Вот так я и стерегу свою правду, а земля все продолжает вертеться со всем своим добром и злом, но мы держим наши колдовские умения при себе и никогда ни во что не вмешиваемся – никогда не пускаем их в ход даже ради друзей. И никогда не делаем даже таких пустячных магических жестов, как руна на счастье, небрежно начертанная на крышке конфетной коробки.
Я понимаю, это, в общем, небольшая плата почти за четыре года спокойной жизни. Но порой мне хочется знать: сколько мы уже заплатили за то, чтобы нас оставили в покое, и сколько еще придется платить?
Мать часто рассказывала мне одну старинную историю – о юноше, который прямо на дороге продал свою тень бродячему торговцу в обмен на дар вечной жизни. Он получил желаемое и пошел себе дальше, страшно довольный заключенной сделкой, – ну какая мне польза от тени, думал он, от нее явно имело смысл избавиться.
Но проходили месяцы, годы, и юноша начал кое-что понимать. Выйдя из дома, он не отбрасывал тени; ни в одном зеркале он не видел отражения своего лица; и ни в одном пруду, ни в одном озере, какой бы тихой ни была там вода, он не мог себя разглядеть. А вдруг я превратился в невидимку, как-то даже подумал он. В солнечные дни он старался не выходить из дому, избегал он также и лунных ночей, у себя дома разбил все зеркала, а окна изнутри закрыл ставнями – но ни удовлетворения, ни покоя это ему не принесло. Невеста его оставила; друзья состарились и умерли. А он все жил да жил в вечном полумраке своего дома, пока однажды в полном отчаянии не пошел к священнику и не признался в том, что совершил.
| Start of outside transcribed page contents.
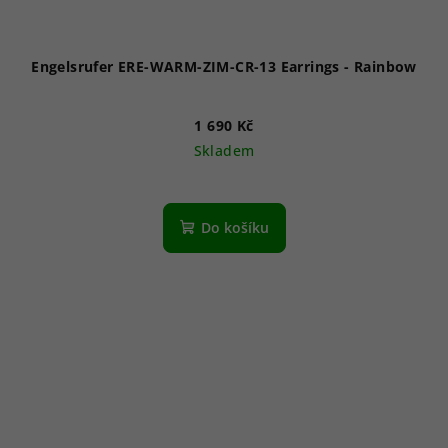
Engelsrufer ERE-WARM-ZIM-CR-13 Earrings - Rainbow
1 690 Kč
Skladem
Do košíku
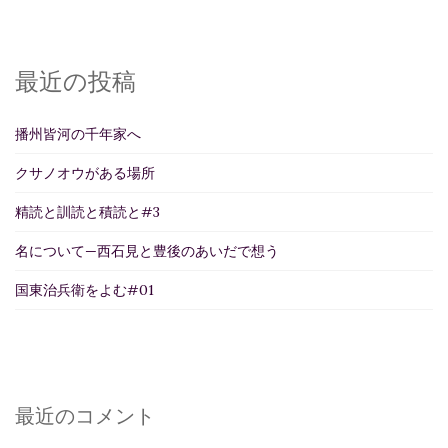
最近の投稿
播州皆河の千年家へ
クサノオウがある場所
精読と訓読と積読と#3
名について—西石見と豊後のあいだで想う
国東治兵衛をよむ#01
最近のコメント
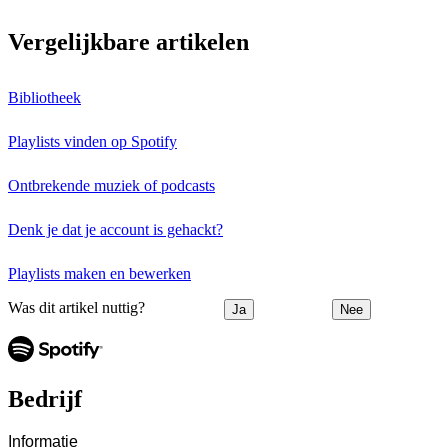
Vergelijkbare artikelen
Bibliotheek
Playlists vinden op Spotify
Ontbrekende muziek of podcasts
Denk je dat je account is gehackt?
Playlists maken en bewerken
Was dit artikel nuttig?
Ja
Nee
Bedrijf
Informatie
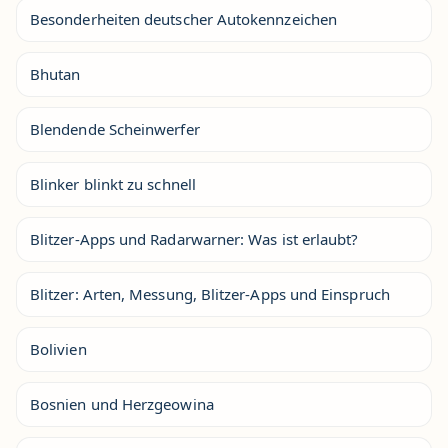
Besonderheiten deutscher Autokennzeichen
Bhutan
Blendende Scheinwerfer
Blinker blinkt zu schnell
Blitzer-Apps und Radarwarner: Was ist erlaubt?
Blitzer: Arten, Messung, Blitzer-Apps und Einspruch
Bolivien
Bosnien und Herzgeowina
И священник, который в те дни, когда юноша заключил свою сделку, был еще молод, а теперь стал желтым, как старые кости, трясущимся стариком, только головой покачал и сказал ему:
– Ты, сынок, не торговца встретил тогда на дороге, а самого дьявола. Это с ним ты заключил сделку, а сделка с дьяволом обычно кончается тем, что люди теряют свою душу.
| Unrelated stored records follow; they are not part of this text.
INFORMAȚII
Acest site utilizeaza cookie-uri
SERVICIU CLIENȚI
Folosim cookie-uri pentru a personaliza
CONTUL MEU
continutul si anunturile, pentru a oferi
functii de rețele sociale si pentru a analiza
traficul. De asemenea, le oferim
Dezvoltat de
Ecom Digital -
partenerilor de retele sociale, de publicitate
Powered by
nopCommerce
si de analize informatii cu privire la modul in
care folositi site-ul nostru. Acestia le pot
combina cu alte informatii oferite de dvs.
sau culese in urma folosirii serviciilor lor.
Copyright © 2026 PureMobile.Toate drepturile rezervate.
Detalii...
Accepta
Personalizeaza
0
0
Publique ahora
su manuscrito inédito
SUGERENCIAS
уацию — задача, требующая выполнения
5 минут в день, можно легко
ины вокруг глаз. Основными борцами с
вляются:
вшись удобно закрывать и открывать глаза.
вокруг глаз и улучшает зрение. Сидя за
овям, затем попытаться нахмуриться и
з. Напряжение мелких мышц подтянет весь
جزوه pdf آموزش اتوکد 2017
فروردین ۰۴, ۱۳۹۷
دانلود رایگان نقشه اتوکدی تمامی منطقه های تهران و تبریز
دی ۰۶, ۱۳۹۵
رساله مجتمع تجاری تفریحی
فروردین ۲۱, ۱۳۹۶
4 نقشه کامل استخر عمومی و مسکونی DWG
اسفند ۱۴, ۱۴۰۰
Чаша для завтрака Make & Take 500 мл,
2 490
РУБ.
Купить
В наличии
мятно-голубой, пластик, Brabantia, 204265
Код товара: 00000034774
– Но ведь я отдал всего лишь тень! – запротестовал юноша.
И снова дряхлый священник покачал головой.
– Человек, который не отбрасывает тени, – это, если честно, и не человек вовсе, – сказал он и отвернулся, ничего более не прибавив.
Что ж, юноша вернулся домой. А наутро его нашли повесившимся на ветке дерева. И солнце светило прямо ему в лицо, а на траве у него под ногами лежала его длинная тонкая тень.
Это всего лишь притча, конечно, но отчего-то она постоянно приходит мне на ум, особенно по ночам, когда я не могу уснуть, а ветер тревожно завывает за окном. И тогда я сажусь в постели, поднимаю руки и проверяю, видна ли на стене моя собственная тень.
И я замечаю, что все чаще и чаще мне хочется проверить, есть ли тень у Анук.